Despite their contributions to the success of the war, the Mashpee, like many other Indian communities across the region at that time, sawno realizations of equality, independence, liberty, or democracy.  Instead, the Commonwealth subjected them to a wardship system, under which personal, financial, and legal rights were managed by overseers or guardians.

The Mashpee were among the first to protest their treatment.  In 1796, Noah Webquish and twenty-one of his fellow Mashpee sent a remonstrance to the Massachusetts General Court, pointing out the hypocrisy in the Commonwealth’s Indian policies.

If you have some time this weekend, please read the Petition of Noah Webquish and Other Mashpee Indians to the Legislature of the Commonwealth of Massachusetts, which we have copied below.  As you will find, its eloquence and force compares to the Declaration of Independence.

To the Honorable the Senate and House of Representatives in General Court Assembled.

The inhabitants of color of the District of Mashpee beg leave to offer with the utmost deference and respect the following observations to the consideration of the Honorable Legislature.

     Ever since the settlement of this country, the aboriginals, and those who claimed under them, have been deemed the legal proprietors of the territory comprised within said district, the same having never been transferred or ceded to the whites.  The government of the late Province of Massachusetts Bay, not withstanding, assumed the right of controlling in a peculiar manner the property and economy of said district, and imposed restraints on the inhabitants,1 which were ever considered by them as an infringement of that freedom to which as men they were justly entitled.
◇ ◇ ◇
### Exercise instructions
#1 Summarize the text on the Mashpee petition in two sentences.
#2 In the text on the Mashpee petition, retype the part that opens with the words containing "Despite their contributions" and closes with "Declaration of Independence.".
The records have no connection to the text on the Mashpee petition.

### Data visualization images
◇ ◇ ◇
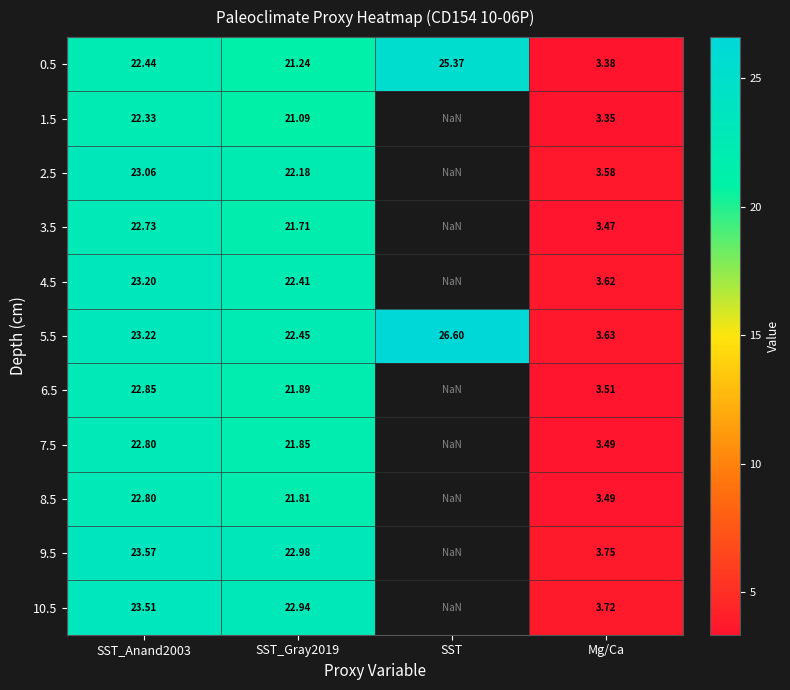

Which category has the highest value in the 0.5 series?

SST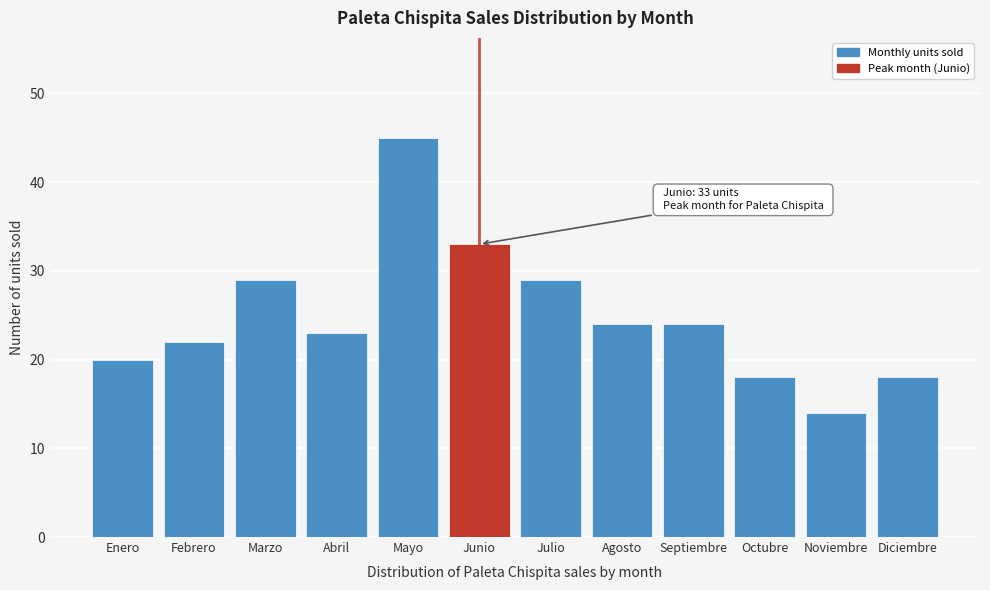

Reading right to left, extract all data points from this chart.

18	14	18	24	24	29	33	45	23	29	22	20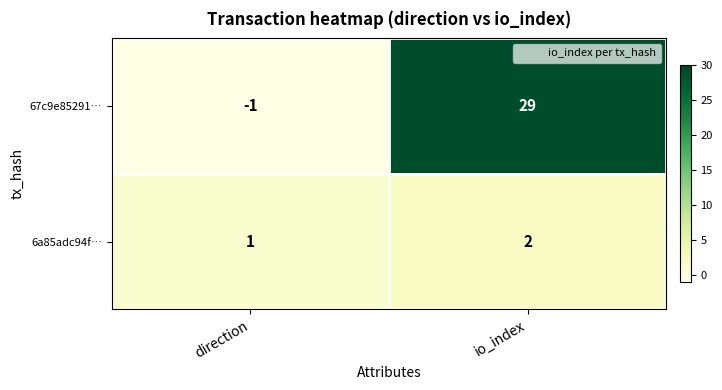

Which series changed the most between direction and io_index?

67c9e85291…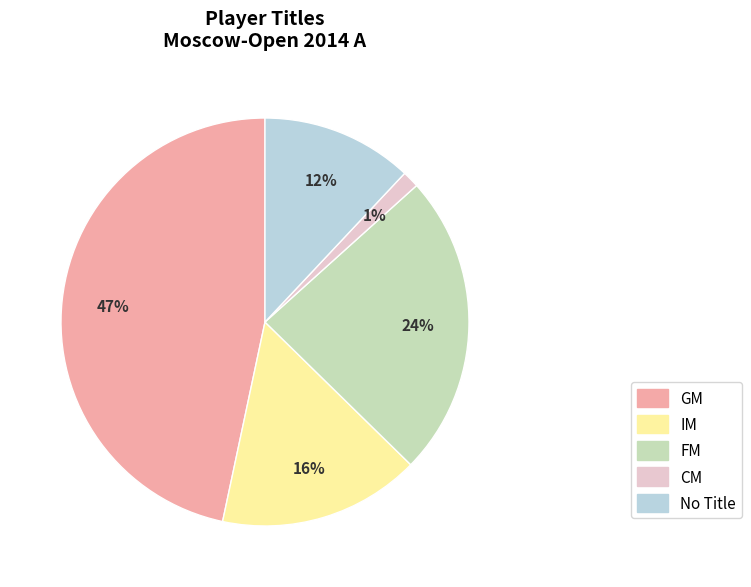

To the nearest percent, what is the average slice percentage?

20%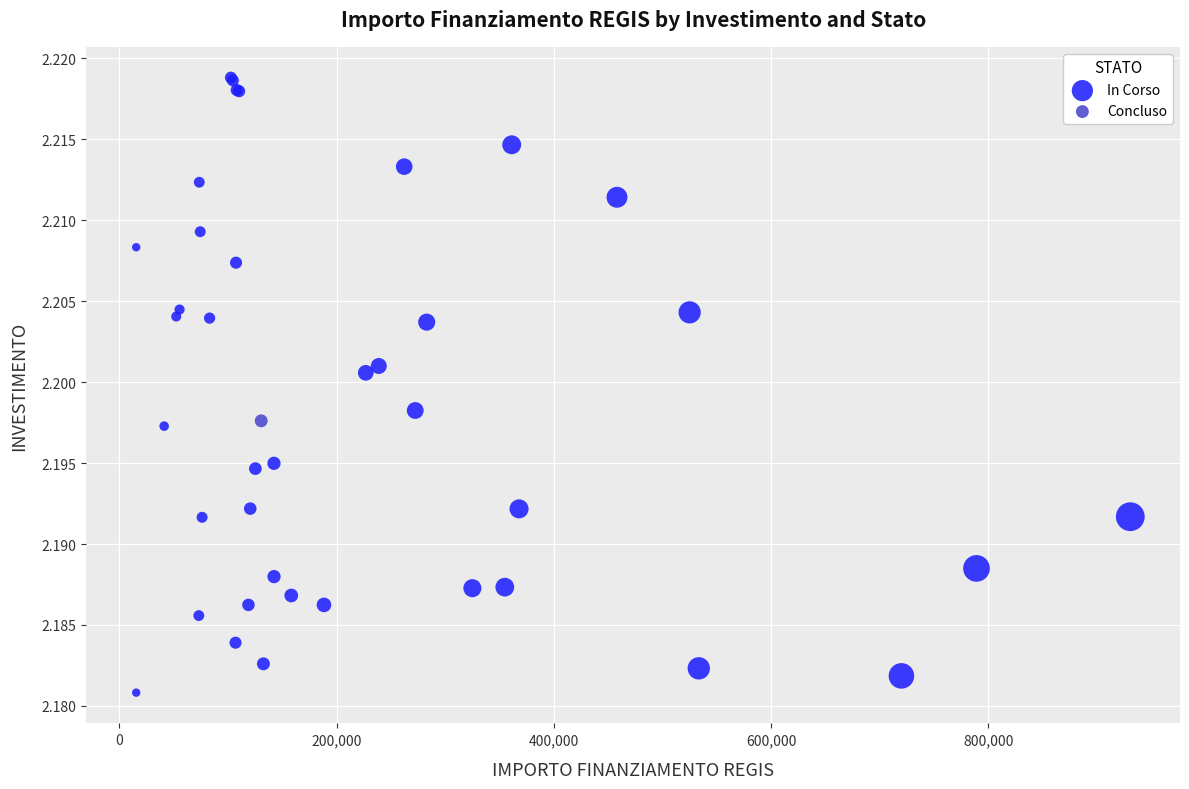

What are all the series names shown in the legend?

In Corso, Concluso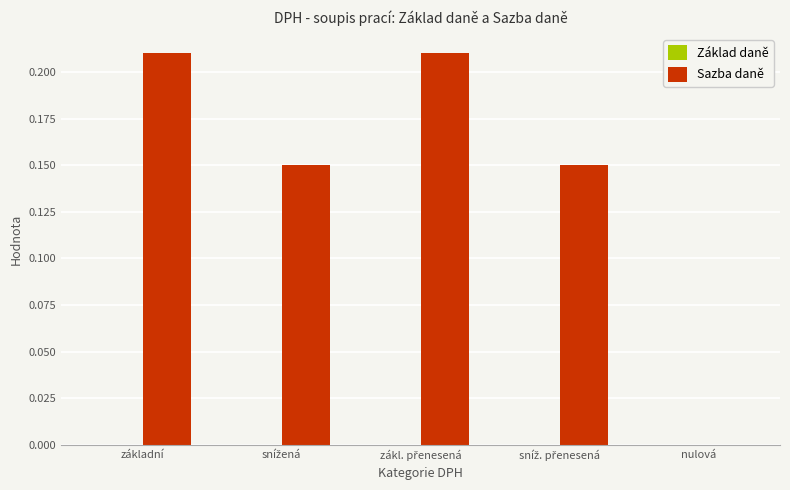

True or false: the data shows 0.0 at nulová.

True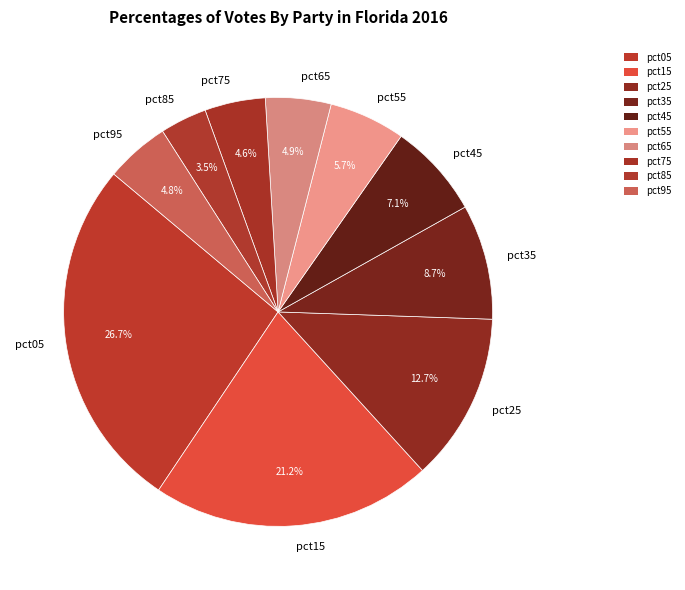

Is there any slice that represents more than half of the pie?

No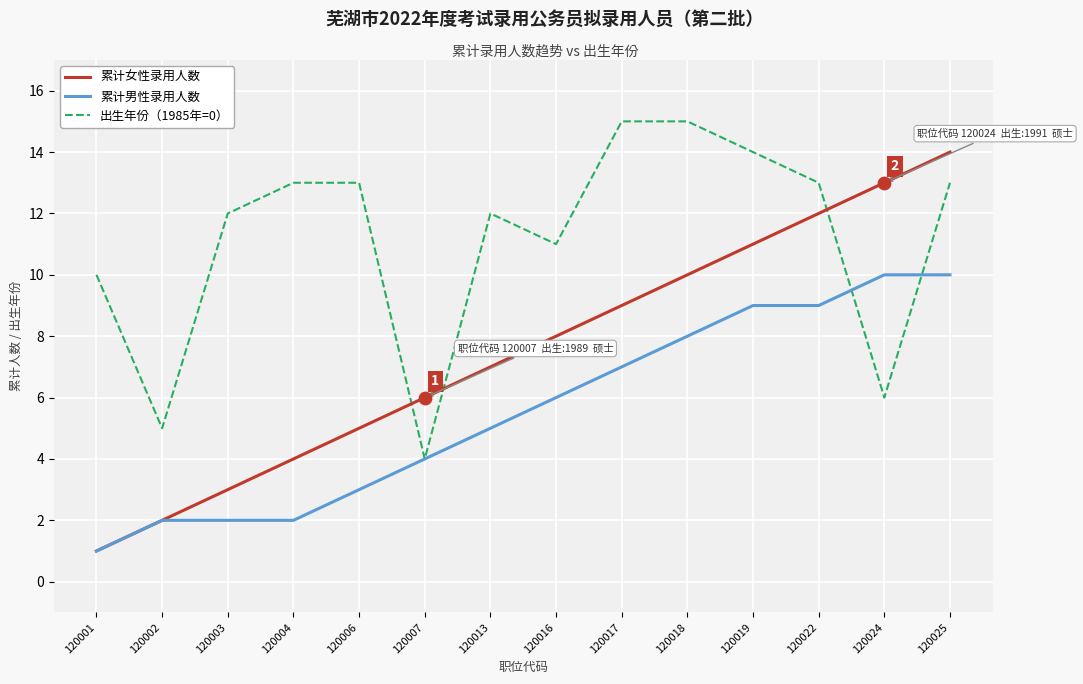

At which category is the sum across all series the highest?

120025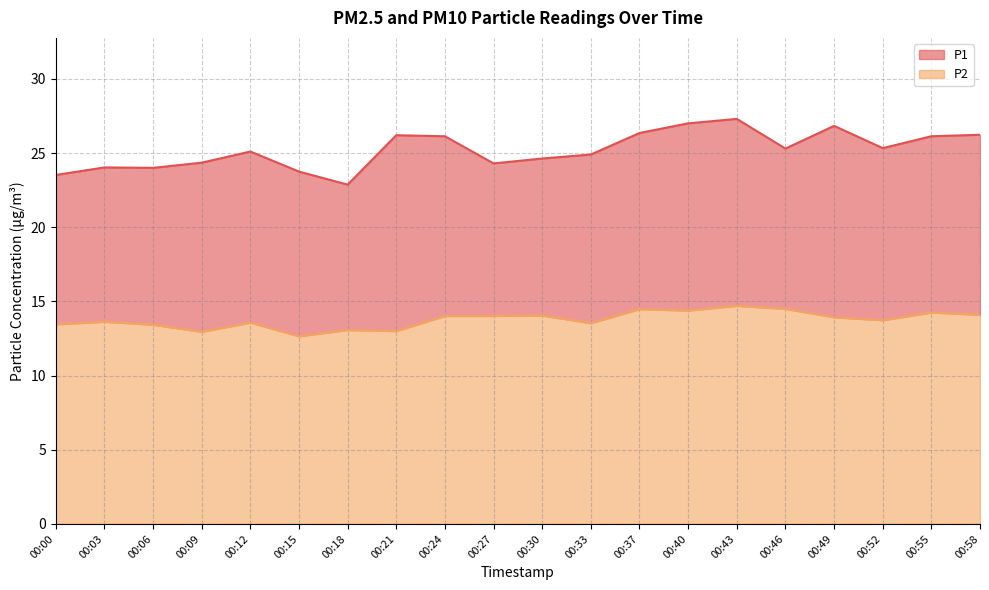

True or false: P1 and P2 intersect in this chart.

False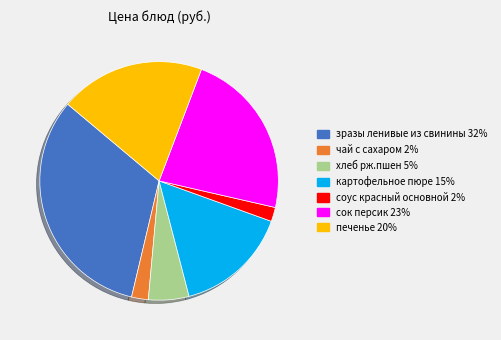

True or false: зразы ленивые из свинины 32% accounts for 46% of the total.

False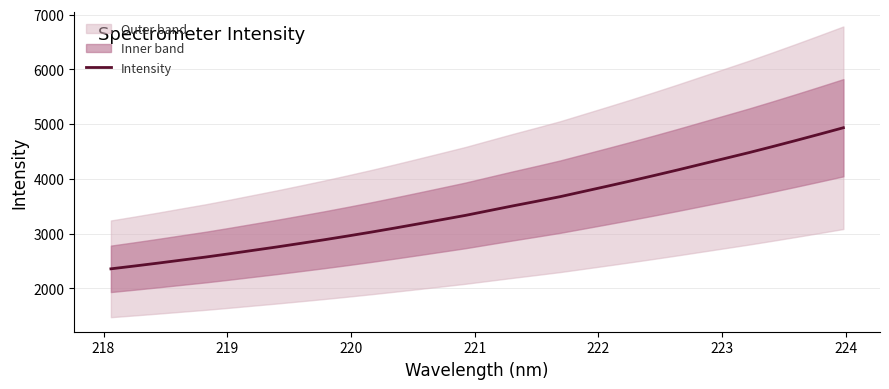

How many values are below 3419?

16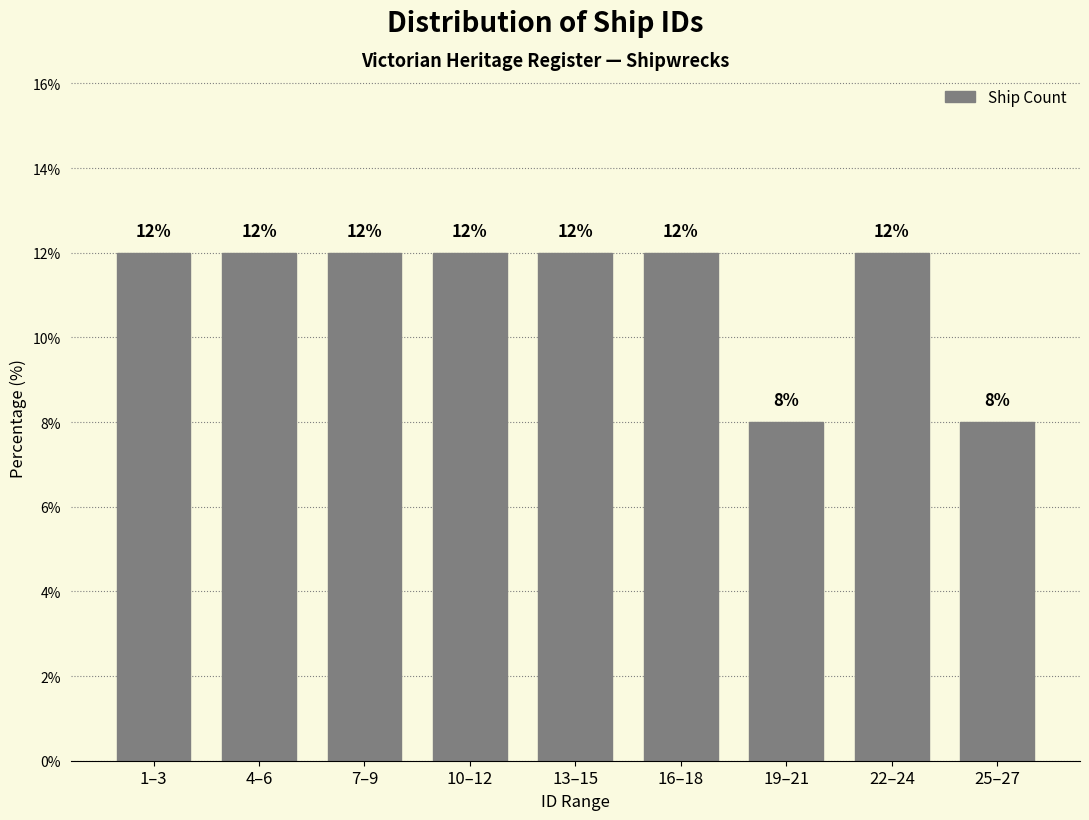

Reading left to right, what are all the values shown in this chart?

12	12	12	12	12	12	8	12	8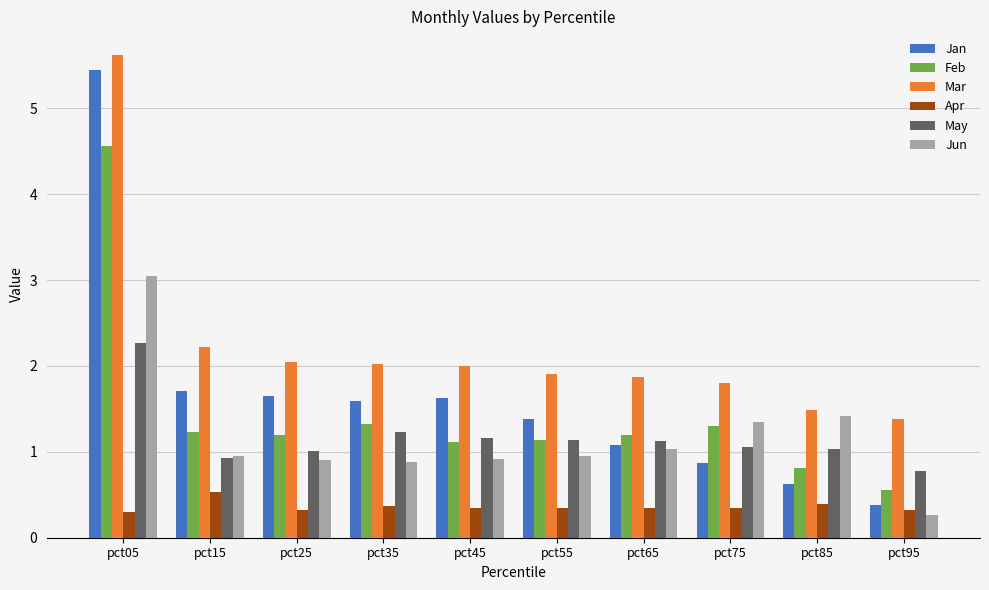

At pct25, list the series in order from largest to smallest.

Mar, Jan, Feb, May, Jun, Apr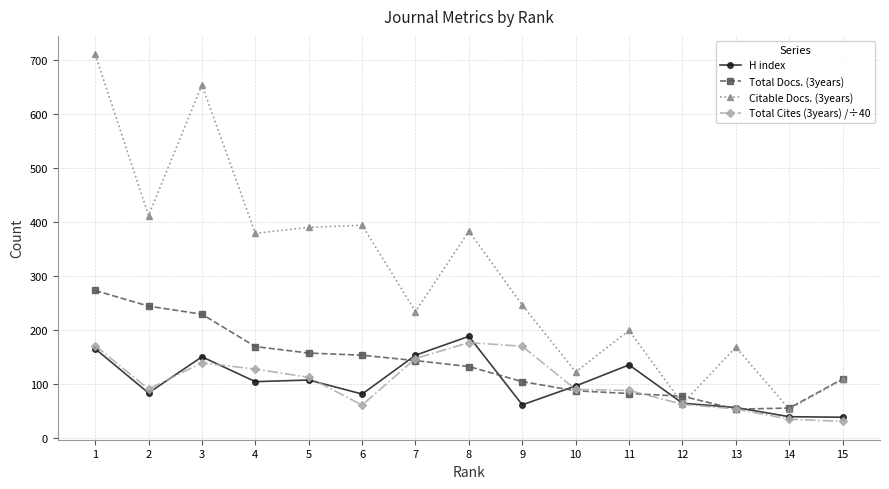

Which series has the largest total across all categories?

Citable Docs. (3years)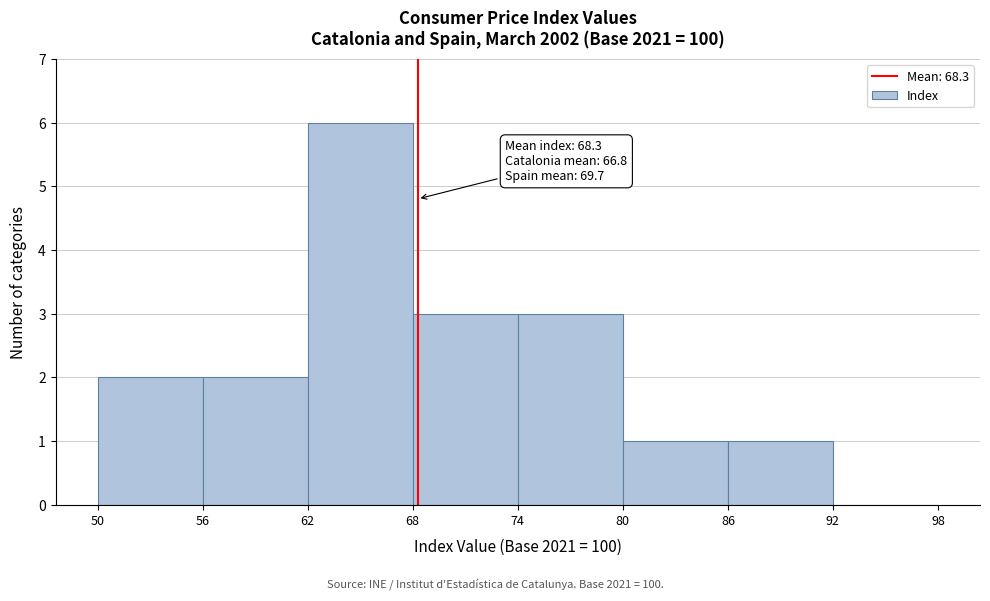

Which range on the x-axis has the tallest bar?

62 to 68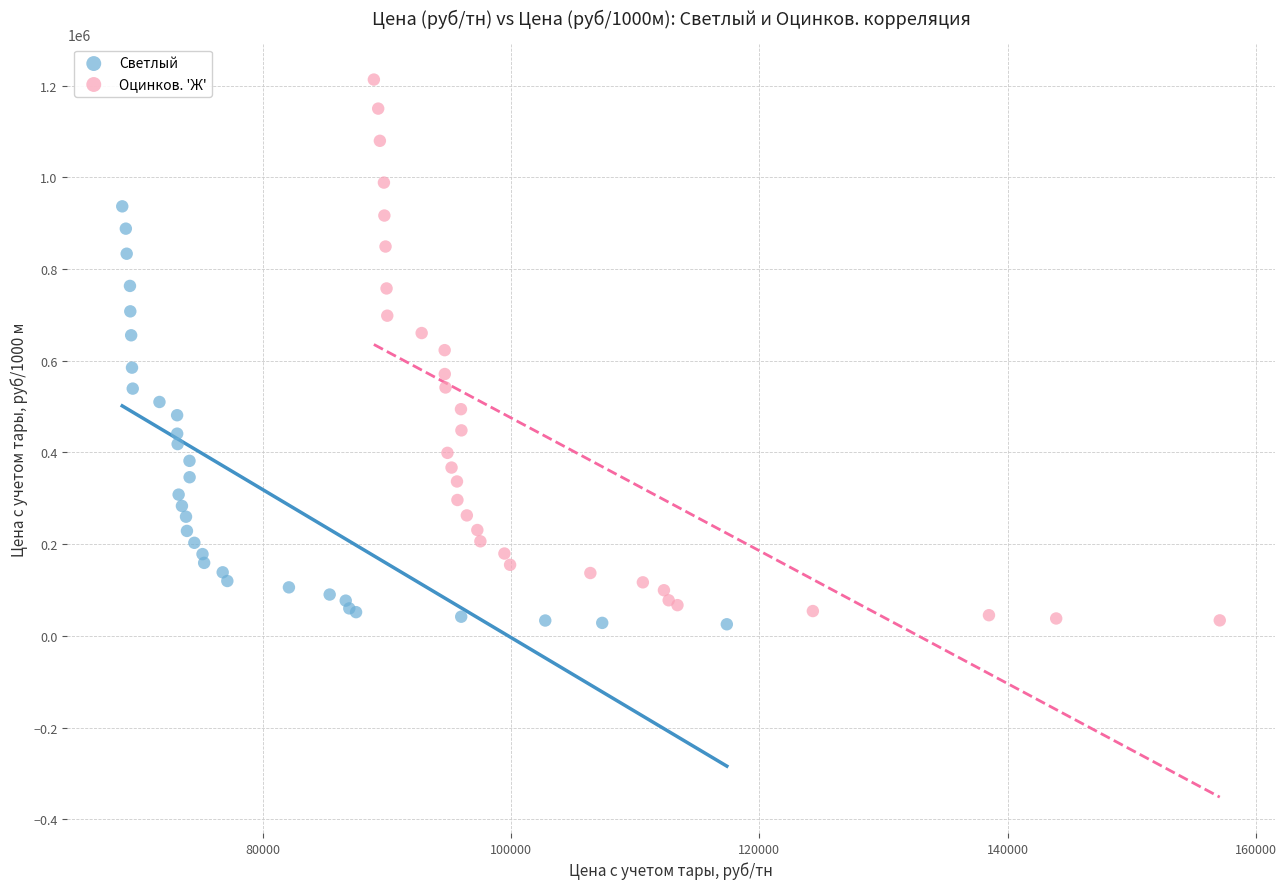

Which series reaches the maximum Y coordinate?

Оцинков. 'Ж'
◇ ◇ ◇
### Results for the exercise
#1 Despite contributing to the success of the war, the Mashpee saw no equality, independence, liberty, or democracy and were instead placed under a wardship system in which overseers or guardians managed their personal, financial, and legal rights. In 1796, Noah Webquish and twenty-one other Mashpee sent a remonstrance to the Massachusetts General Court pointing out the hypocrisy in the Commonwealth's Indian policies, and their petition holds that the aboriginals were the legal proprietors of the district and that the province's restraints infringed their freedom.

#2
Despite their contributions to the success of the war, the Mashpee, like many other Indian communities across the region at that time, sawno realizations of equality, independence, liberty, or democracy.  Instead, the Commonwealth subjected them to a wardship system, under which personal, financial, and legal rights were managed by overseers or guardians.

The Mashpee were among the first to protest their treatment.  In 1796, Noah Webquish and twenty-one of his fellow Mashpee sent a remonstrance to the Massachusetts General Court, pointing out the hypocrisy in the Commonwealth’s Indian policies.

If you have some time this weekend, please read the Petition of Noah Webquish and Other Mashpee Indians to the Legislature of the Commonwealth of Massachusetts, which we have copied below.  As you will find, its eloquence and force compares to the Declaration of Independence.